Table 4.
Genotype-Phenotype Correlation in Cases 1–6 and Families A–F
| Cases/Familiesa | Case 1 | Families A and B | Case 2 | Case 3b, Families C–F | Case 4 | Case 5 | Case 6 |
|---|---|---|---|---|---|---|---|
| Molecular defects | |||||||
| Predicted mechanism for CYP19A1 overexpression | Duplication of CYP19A1 coding exons | Duplication of CYP19A1 promoters | Chimeric gene formation | Chimeric gene formation | Chimeric gene formation | Chimeric gene formation | Chimeric gene formation |
| Genes involved in chimeric gene formation | None | None | DMXL2 | DMXL2 | SEMA6D | TMOD3 | CGNL1 |
| Copy-number of the CYP19A1 exon 1.4c | Normal | Increased | Decreased | Normal | Increasedd | Normal | Decreased |
| Clinical findings | |||||||
| Onset of gynecomastia, y | 7 | 10–13 | Unknown | 7–12 | 11 | 7 | 5 |
| Gynecomastia (Tanner stage) | 2–3 | 2–3 | 1–3e | 3–5 | 3–4 | Severe | Severe |
| Advanced bone age | Mild | Subtle | Moderate | Mild/ moderate | Severe | N.E. | N.E. |
Abbreviation: N.E., not examined.
a
Cases 1–6 were present cases, whereas families A–F were reported previously (5).
b
Fine genomic structure of case 3 remains to be characterized.
c
Exon 1.4 functions as the major promoter in extragonadal tissues.
d
Duplicated exon 1.4 has been disconnected from the coding exons of CYP19A1.
e
The patient and his father had gynecomastia of Tanner stages 3 and 1, respectively.

** Your tasks **
- A) In the genotype-phenotype table, which gene is involved in chimeric gene formation in Case 4?
- B) List every distinct gene that the genotype-phenotype table names as involved in chimeric gene formation.
- C) Translate this sentence from the genotype-phenotype table into Spanish: "Exon 1.4 functions as the major promoter in extragonadal tissues."

** Information provided **
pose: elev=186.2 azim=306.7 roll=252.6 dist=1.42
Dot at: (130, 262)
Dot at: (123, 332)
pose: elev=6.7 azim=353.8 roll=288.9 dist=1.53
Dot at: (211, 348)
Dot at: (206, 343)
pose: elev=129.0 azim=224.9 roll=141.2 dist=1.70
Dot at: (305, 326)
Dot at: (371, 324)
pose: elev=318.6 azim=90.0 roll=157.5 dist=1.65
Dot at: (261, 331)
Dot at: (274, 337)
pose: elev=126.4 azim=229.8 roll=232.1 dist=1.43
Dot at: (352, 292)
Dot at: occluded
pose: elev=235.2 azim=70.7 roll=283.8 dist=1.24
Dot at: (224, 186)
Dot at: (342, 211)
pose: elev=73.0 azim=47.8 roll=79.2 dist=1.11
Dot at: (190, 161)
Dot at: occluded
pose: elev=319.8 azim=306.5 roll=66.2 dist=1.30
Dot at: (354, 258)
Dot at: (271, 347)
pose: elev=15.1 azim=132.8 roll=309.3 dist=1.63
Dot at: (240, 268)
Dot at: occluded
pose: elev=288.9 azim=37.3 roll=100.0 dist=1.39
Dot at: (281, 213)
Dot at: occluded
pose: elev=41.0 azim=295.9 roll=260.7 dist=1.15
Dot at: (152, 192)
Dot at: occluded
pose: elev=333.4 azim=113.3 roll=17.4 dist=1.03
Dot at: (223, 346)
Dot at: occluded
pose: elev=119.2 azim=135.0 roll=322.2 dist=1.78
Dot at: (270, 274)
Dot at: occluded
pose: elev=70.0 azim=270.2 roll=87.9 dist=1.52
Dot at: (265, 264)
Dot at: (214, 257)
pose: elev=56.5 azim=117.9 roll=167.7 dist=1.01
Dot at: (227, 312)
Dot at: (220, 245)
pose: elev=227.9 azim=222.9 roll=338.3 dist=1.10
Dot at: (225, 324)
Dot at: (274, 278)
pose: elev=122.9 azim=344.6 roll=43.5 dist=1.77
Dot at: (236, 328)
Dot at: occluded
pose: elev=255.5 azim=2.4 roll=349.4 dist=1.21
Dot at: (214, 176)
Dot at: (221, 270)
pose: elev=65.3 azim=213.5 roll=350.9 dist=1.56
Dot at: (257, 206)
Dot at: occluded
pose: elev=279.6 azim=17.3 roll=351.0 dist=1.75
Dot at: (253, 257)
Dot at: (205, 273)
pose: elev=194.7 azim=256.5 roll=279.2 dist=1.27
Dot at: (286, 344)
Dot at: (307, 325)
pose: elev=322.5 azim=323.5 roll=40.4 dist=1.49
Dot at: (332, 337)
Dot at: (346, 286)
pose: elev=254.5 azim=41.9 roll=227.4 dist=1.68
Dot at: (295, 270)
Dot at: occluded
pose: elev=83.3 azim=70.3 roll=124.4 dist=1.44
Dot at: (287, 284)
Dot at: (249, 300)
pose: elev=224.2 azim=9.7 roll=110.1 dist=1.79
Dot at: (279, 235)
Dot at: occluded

** Set of answers **
- A) SEMA6D

- B) DMXL2, SEMA6D, TMOD3, CGNL1

- C) El exón 1.4 funciona como el promotor principal en los tejidos extragonadales.